[[ Supplied entries open ]]
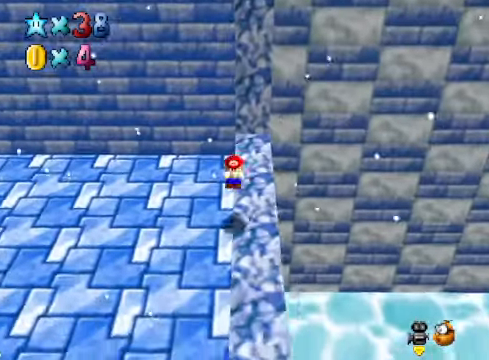
{"buttons": [], "left_stick": "left", "right_stick": "center", "events": []}
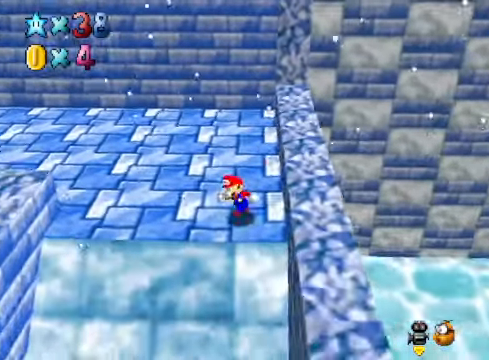
{"buttons": [], "left_stick": "up-left", "right_stick": "down-left", "events": [[67, "left_stick", "up-left"], [501, "right_stick", "down-left"]]}
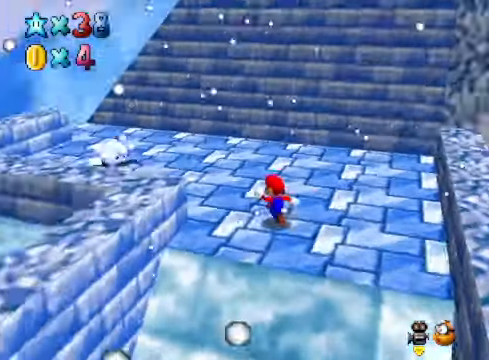
{"buttons": [], "left_stick": "up-left", "right_stick": "center", "events": [[100, "right_stick", "center"]]}
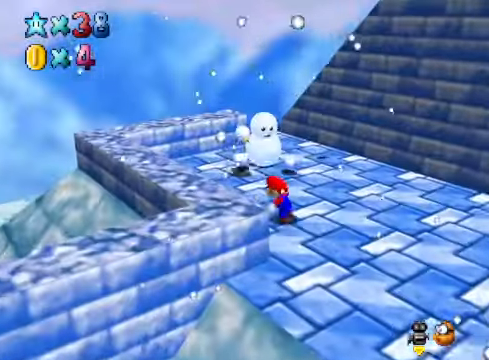
{"buttons": [], "left_stick": "center", "right_stick": "down-right", "events": [[67, "A", "down"], [167, "A", "up"], [300, "left_stick", "up-right"], [334, "right_stick", "down-right"], [501, "left_stick", "center"]]}
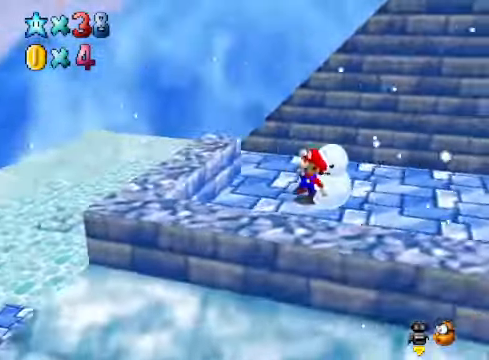
{"buttons": ["A"], "left_stick": "left", "right_stick": "center", "events": [[33, "right_stick", "center"], [234, "left_stick", "up"], [434, "A", "down"], [501, "left_stick", "left"]]}
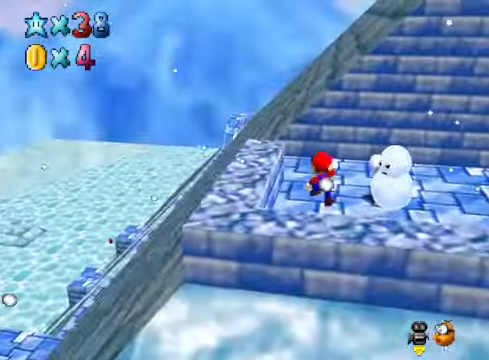
{"buttons": [], "left_stick": "down-left", "right_stick": "center", "events": [[167, "A", "up"], [167, "left_stick", "down-left"]]}
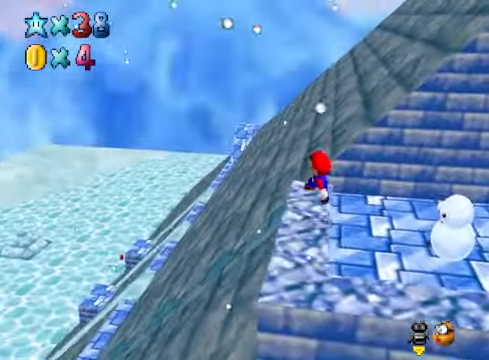
{"buttons": [], "left_stick": "up-left", "right_stick": "center", "events": [[67, "left_stick", "center"], [434, "left_stick", "up-left"]]}
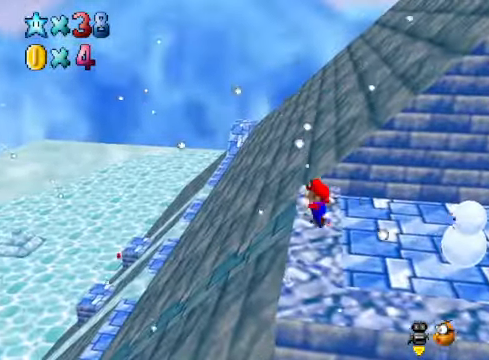
{"buttons": [], "left_stick": "up-left", "right_stick": "down-right", "events": [[66, "A", "down"], [366, "A", "up"], [500, "right_stick", "down-right"]]}
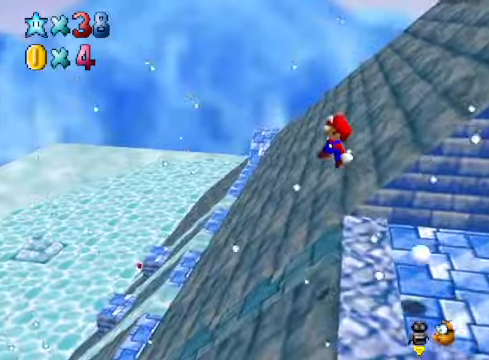
{"buttons": ["X"], "left_stick": "up", "right_stick": "center", "events": [[167, "right_stick", "center"], [234, "left_stick", "center"], [301, "left_stick", "right"], [434, "X", "down"], [501, "left_stick", "up"]]}
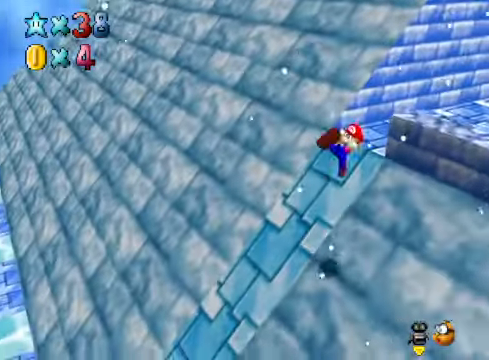
{"buttons": [], "left_stick": "center", "right_stick": "center", "events": [[33, "X", "up"], [267, "right_stick", "down-left"], [367, "left_stick", "up-right"], [401, "right_stick", "center"], [468, "left_stick", "center"]]}
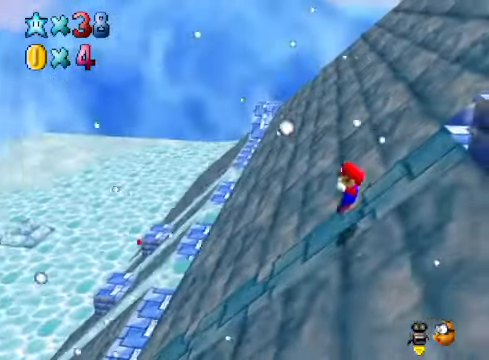
{"buttons": [], "left_stick": "center", "right_stick": "center", "events": [[67, "left_stick", "left"], [434, "left_stick", "center"]]}
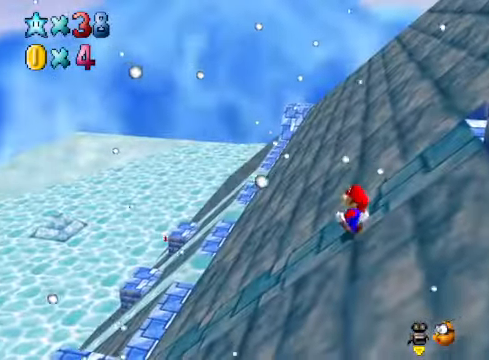
{"buttons": ["A", "X"], "left_stick": "left", "right_stick": "center", "events": [[33, "left_stick", "left"], [467, "A", "down"], [467, "X", "down"]]}
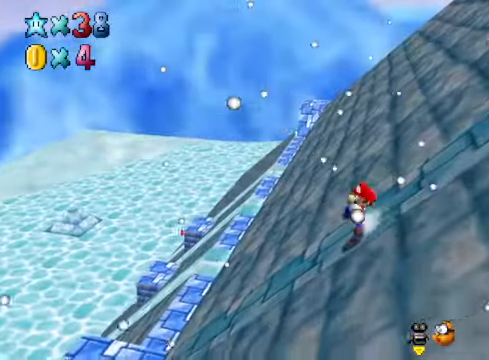
{"buttons": [], "left_stick": "left", "right_stick": "center", "events": [[100, "A", "up"], [100, "X", "up"]]}
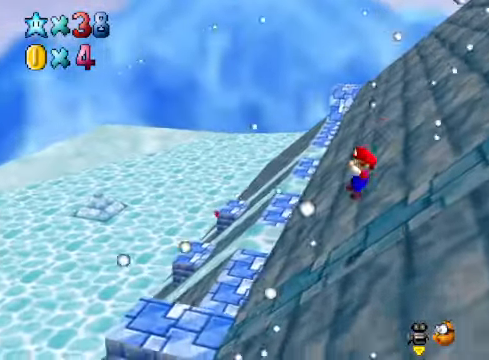
{"buttons": [], "left_stick": "center", "right_stick": "center", "events": [[100, "left_stick", "center"], [234, "left_stick", "left"], [267, "A", "down"], [267, "X", "down"], [367, "A", "up"], [367, "X", "up"], [434, "left_stick", "center"]]}
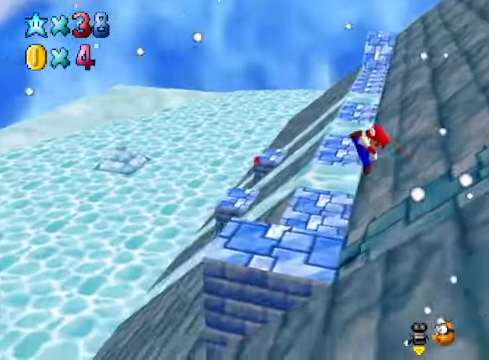
{"buttons": [], "left_stick": "center", "right_stick": "right", "events": [[67, "left_stick", "right"], [200, "left_stick", "center"], [200, "right_stick", "right"], [334, "right_stick", "center"], [467, "right_stick", "right"]]}
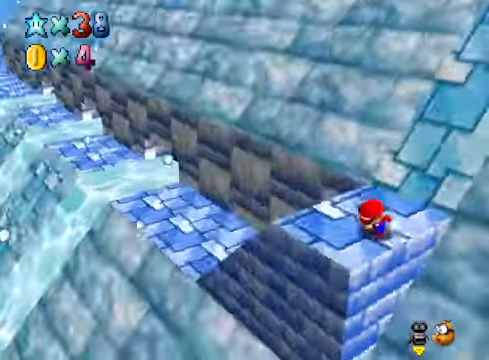
{"buttons": [], "left_stick": "center", "right_stick": "center", "events": [[100, "right_stick", "center"], [234, "right_stick", "right"], [367, "right_stick", "center"]]}
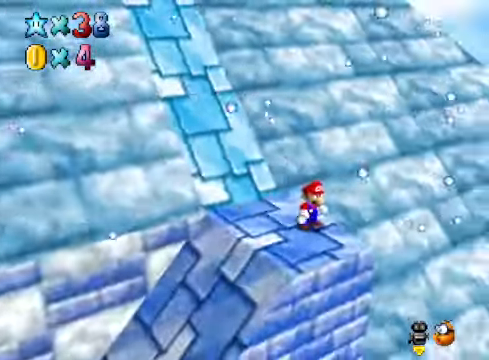
{"buttons": [], "left_stick": "center", "right_stick": "center", "events": [[167, "right_stick", "right"], [300, "right_stick", "center"]]}
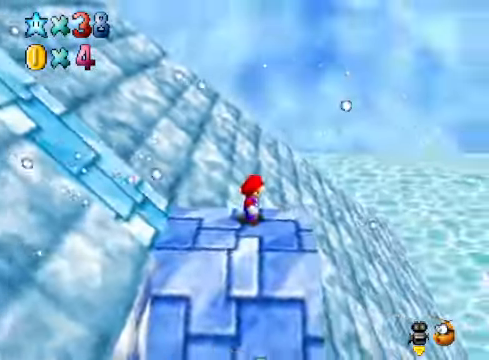
{"buttons": [], "left_stick": "center", "right_stick": "center", "events": [[67, "right_stick", "right"], [200, "right_stick", "center"], [334, "right_stick", "down-right"], [434, "right_stick", "center"]]}
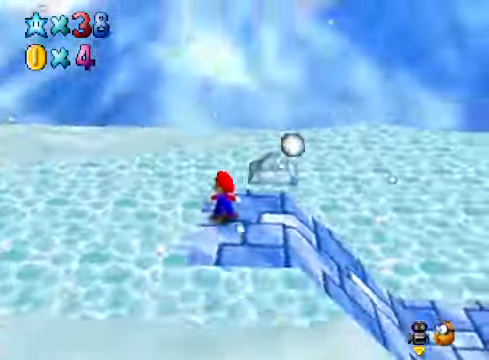
{"buttons": [], "left_stick": "center", "right_stick": "center", "events": [[66, "right_stick", "right"], [167, "right_stick", "center"], [301, "right_stick", "down-right"], [401, "right_stick", "center"]]}
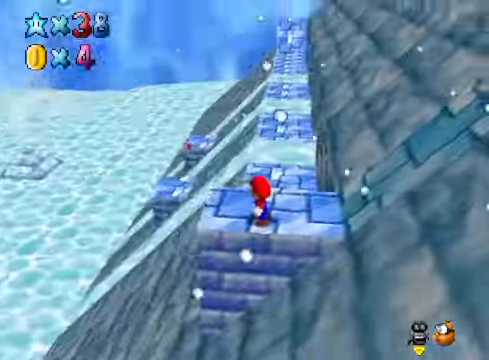
{"buttons": [], "left_stick": "up-left", "right_stick": "center", "events": [[33, "right_stick", "down-right"], [100, "left_stick", "up-left"], [134, "right_stick", "center"]]}
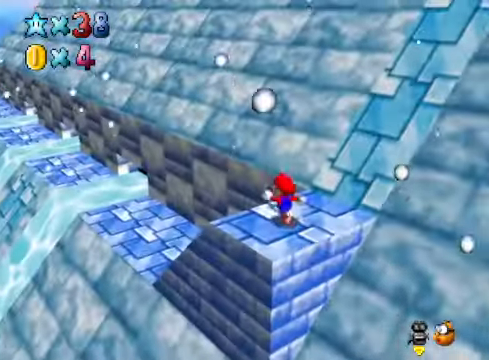
{"buttons": [], "left_stick": "center", "right_stick": "center", "events": [[133, "A", "down"], [233, "A", "up"], [334, "right_stick", "down-left"], [467, "left_stick", "center"], [467, "right_stick", "center"]]}
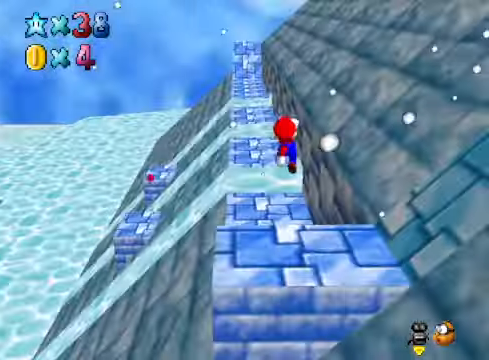
{"buttons": [], "left_stick": "up-left", "right_stick": "down-right", "events": [[233, "left_stick", "up"], [367, "right_stick", "down-right"], [400, "left_stick", "up-left"]]}
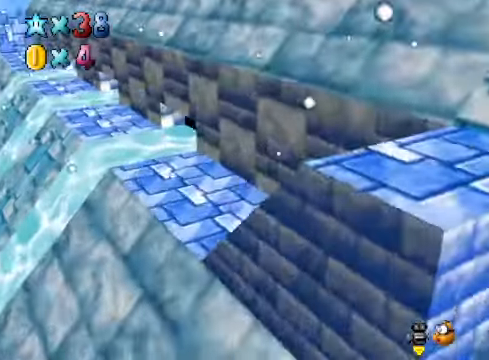
{"buttons": [], "left_stick": "up-left", "right_stick": "center", "events": [[34, "right_stick", "center"]]}
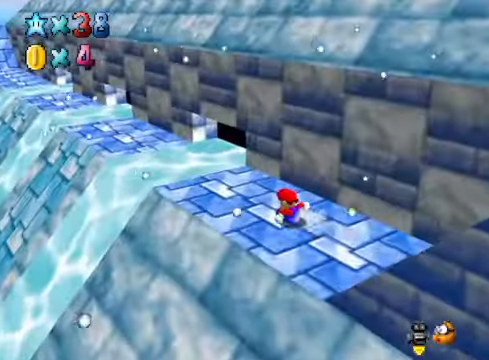
{"buttons": [], "left_stick": "up-left", "right_stick": "center", "events": [[67, "A", "down"], [134, "A", "up"]]}
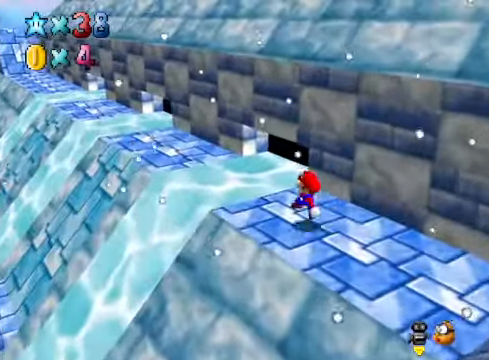
{"buttons": [], "left_stick": "up-left", "right_stick": "center", "events": [[101, "A", "down"], [501, "A", "up"]]}
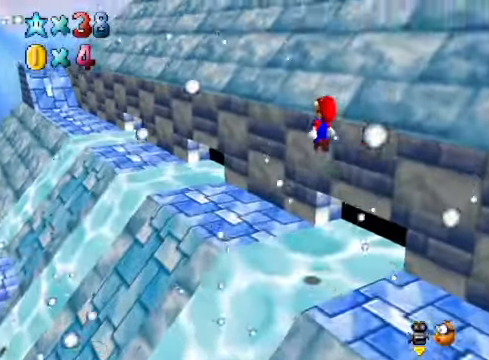
{"buttons": [], "left_stick": "center", "right_stick": "center", "events": [[134, "right_stick", "down-left"], [234, "left_stick", "up-right"], [301, "right_stick", "center"], [368, "left_stick", "down-right"], [501, "left_stick", "center"]]}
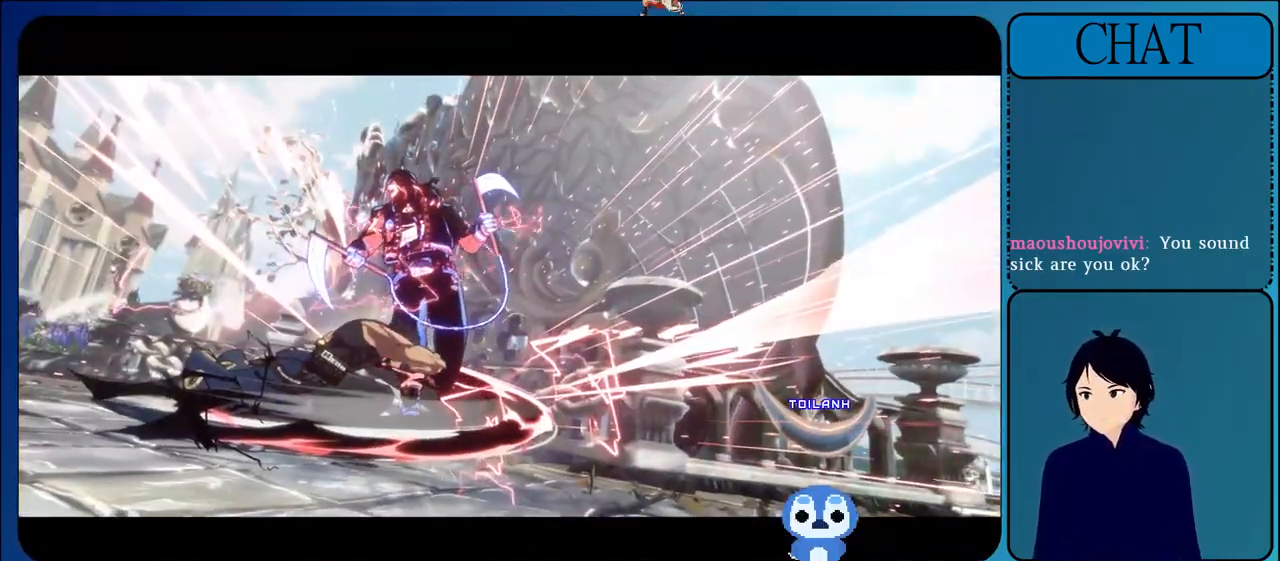
Gameplay with a controller (arcade stick); each line is a JSON object with the inputs held at the frame after it (dt_ms = milliseconds from this image to that frame). "events" lists button and stick changes between this image and that frame as [ms after this image, input, new state], when the widget could be followed in between. Not read: L3 R3.
{"dt_ms": 500, "buttons": ["CROSS"], "left_stick": "center", "events": [[150, "CROSS", "up"], [333, "CROSS", "down"]]}
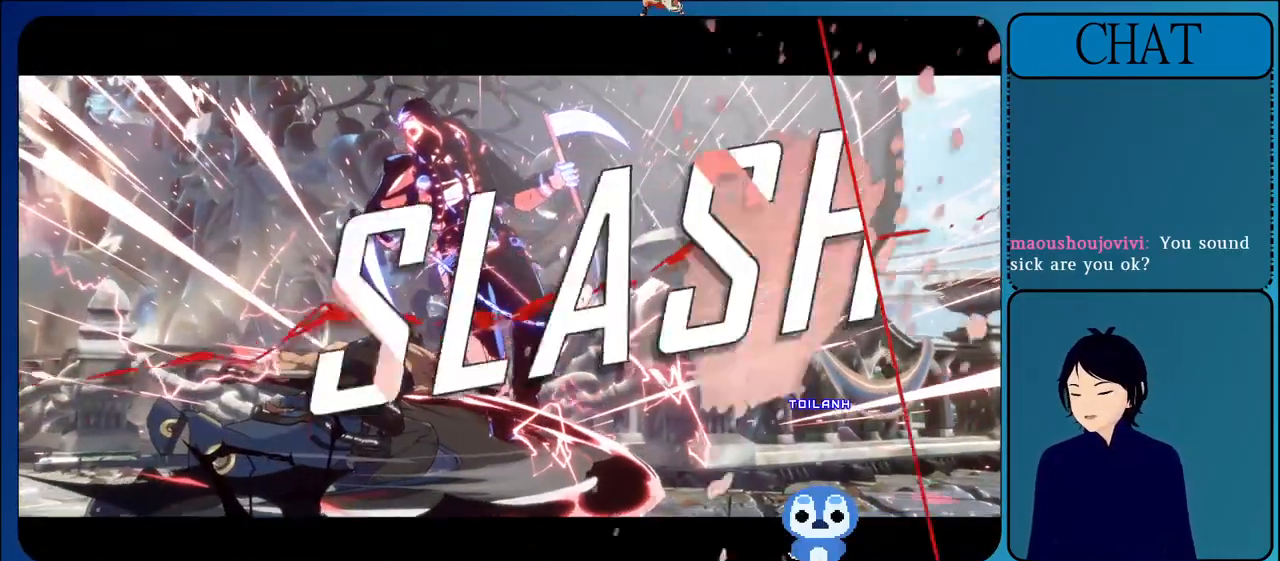
{"dt_ms": 500, "buttons": [], "left_stick": "center", "events": [[50, "CROSS", "up"], [217, "CROSS", "down"], [400, "CROSS", "up"]]}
[[ Supplied entries closed ]]
A single number is the whole answer: the tally of lines above that contain "CROSS".

2